Study material below:

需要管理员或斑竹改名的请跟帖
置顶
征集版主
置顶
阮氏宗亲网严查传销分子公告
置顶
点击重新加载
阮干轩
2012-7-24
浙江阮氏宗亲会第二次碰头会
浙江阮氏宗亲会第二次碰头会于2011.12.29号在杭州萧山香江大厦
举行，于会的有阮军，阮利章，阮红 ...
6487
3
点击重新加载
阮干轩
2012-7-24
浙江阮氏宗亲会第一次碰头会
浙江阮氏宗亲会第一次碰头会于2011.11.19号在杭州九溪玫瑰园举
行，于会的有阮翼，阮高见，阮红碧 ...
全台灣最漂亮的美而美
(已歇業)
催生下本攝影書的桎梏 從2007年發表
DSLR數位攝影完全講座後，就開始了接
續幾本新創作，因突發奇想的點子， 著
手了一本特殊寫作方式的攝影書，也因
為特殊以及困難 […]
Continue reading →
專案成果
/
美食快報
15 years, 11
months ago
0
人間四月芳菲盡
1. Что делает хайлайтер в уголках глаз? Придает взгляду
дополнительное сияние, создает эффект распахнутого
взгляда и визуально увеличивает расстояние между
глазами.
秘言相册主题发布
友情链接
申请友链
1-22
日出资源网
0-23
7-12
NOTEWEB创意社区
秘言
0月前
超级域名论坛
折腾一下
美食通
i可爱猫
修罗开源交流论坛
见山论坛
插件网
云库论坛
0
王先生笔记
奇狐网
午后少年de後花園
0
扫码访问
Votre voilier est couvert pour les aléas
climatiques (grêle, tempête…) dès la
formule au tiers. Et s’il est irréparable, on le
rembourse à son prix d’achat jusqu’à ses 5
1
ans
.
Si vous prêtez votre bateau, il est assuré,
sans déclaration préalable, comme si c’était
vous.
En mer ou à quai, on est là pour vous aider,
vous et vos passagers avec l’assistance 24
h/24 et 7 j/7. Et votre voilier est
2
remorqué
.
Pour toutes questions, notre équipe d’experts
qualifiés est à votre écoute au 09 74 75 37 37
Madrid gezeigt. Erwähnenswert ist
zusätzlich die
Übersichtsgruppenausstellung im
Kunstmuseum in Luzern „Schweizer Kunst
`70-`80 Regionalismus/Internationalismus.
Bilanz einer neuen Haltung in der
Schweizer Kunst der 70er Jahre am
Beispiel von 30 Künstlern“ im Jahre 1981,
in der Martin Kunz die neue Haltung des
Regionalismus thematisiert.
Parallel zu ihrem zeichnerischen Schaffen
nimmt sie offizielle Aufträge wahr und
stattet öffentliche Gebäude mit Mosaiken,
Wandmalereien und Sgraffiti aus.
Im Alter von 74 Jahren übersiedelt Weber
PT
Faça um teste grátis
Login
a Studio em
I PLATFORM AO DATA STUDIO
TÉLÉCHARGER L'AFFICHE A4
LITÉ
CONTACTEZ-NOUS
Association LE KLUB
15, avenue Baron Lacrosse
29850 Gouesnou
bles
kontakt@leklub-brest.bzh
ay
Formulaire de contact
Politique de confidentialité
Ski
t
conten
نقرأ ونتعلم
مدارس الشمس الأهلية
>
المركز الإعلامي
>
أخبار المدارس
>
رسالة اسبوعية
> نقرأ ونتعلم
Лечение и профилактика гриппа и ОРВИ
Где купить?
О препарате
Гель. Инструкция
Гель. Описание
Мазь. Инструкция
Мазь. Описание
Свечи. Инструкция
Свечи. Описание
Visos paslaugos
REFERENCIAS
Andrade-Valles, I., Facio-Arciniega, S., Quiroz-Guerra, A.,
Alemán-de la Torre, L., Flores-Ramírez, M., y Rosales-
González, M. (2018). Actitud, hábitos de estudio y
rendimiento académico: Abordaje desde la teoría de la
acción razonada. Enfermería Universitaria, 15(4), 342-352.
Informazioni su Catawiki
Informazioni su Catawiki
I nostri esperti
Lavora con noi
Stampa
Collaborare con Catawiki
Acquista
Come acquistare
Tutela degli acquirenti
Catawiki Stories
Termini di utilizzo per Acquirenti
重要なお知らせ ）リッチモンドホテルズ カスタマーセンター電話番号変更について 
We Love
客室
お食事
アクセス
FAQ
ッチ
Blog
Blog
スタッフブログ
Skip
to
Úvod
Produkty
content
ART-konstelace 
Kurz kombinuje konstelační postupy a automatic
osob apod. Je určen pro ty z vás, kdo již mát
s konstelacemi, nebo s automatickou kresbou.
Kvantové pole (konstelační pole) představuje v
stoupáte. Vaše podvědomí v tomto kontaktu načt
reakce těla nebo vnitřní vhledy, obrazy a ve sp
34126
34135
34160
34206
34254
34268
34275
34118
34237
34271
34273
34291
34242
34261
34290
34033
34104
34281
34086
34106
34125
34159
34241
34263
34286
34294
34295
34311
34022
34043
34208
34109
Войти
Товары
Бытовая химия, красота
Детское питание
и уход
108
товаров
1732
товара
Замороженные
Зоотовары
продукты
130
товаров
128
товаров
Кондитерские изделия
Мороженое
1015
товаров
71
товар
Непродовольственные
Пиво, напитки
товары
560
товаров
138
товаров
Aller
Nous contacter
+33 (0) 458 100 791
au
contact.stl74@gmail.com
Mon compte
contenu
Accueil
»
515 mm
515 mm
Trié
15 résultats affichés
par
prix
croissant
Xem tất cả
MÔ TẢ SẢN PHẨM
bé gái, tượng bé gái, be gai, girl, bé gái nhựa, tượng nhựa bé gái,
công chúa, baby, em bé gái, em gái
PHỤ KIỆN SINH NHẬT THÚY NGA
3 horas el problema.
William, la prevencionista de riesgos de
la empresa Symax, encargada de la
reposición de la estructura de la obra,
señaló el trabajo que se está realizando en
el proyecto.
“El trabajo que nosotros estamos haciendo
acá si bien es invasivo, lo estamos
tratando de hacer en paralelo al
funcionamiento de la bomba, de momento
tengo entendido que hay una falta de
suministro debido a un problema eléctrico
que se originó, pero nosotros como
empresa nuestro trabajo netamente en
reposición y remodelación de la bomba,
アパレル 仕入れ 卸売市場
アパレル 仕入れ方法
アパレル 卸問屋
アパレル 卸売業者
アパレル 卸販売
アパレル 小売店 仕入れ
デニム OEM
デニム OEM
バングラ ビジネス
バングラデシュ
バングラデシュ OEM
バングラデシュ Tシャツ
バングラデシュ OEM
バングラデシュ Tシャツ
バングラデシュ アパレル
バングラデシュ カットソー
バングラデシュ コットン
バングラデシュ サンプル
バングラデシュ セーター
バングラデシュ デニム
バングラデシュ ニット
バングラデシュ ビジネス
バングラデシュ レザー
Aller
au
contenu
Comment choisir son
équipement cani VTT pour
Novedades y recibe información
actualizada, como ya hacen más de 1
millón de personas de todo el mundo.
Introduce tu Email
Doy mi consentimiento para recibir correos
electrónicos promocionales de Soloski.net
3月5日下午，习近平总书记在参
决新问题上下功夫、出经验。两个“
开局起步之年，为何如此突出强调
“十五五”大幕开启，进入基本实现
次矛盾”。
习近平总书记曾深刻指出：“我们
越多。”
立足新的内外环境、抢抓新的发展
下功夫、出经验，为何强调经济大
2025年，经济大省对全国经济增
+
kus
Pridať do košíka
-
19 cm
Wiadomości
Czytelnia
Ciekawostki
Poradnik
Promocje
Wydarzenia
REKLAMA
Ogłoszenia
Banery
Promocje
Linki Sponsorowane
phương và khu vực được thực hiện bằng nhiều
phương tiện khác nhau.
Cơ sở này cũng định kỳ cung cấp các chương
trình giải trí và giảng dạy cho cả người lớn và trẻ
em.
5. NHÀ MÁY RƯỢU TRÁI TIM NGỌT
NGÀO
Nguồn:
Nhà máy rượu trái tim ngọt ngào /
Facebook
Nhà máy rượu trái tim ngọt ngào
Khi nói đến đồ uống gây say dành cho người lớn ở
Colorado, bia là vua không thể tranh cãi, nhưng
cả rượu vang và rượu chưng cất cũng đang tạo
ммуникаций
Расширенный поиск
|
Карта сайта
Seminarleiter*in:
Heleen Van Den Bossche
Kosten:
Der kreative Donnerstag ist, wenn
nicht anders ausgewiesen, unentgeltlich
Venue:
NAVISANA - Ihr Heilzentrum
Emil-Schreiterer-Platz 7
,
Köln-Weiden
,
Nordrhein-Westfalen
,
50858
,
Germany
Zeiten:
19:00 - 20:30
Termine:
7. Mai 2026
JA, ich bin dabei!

End of Study material.

» What you are asked to do
Select every line above that contains the word "empresa", and copy it.

» Answer section
la empresa Symax, encargada de la
empresa nuestro trabajo netamente en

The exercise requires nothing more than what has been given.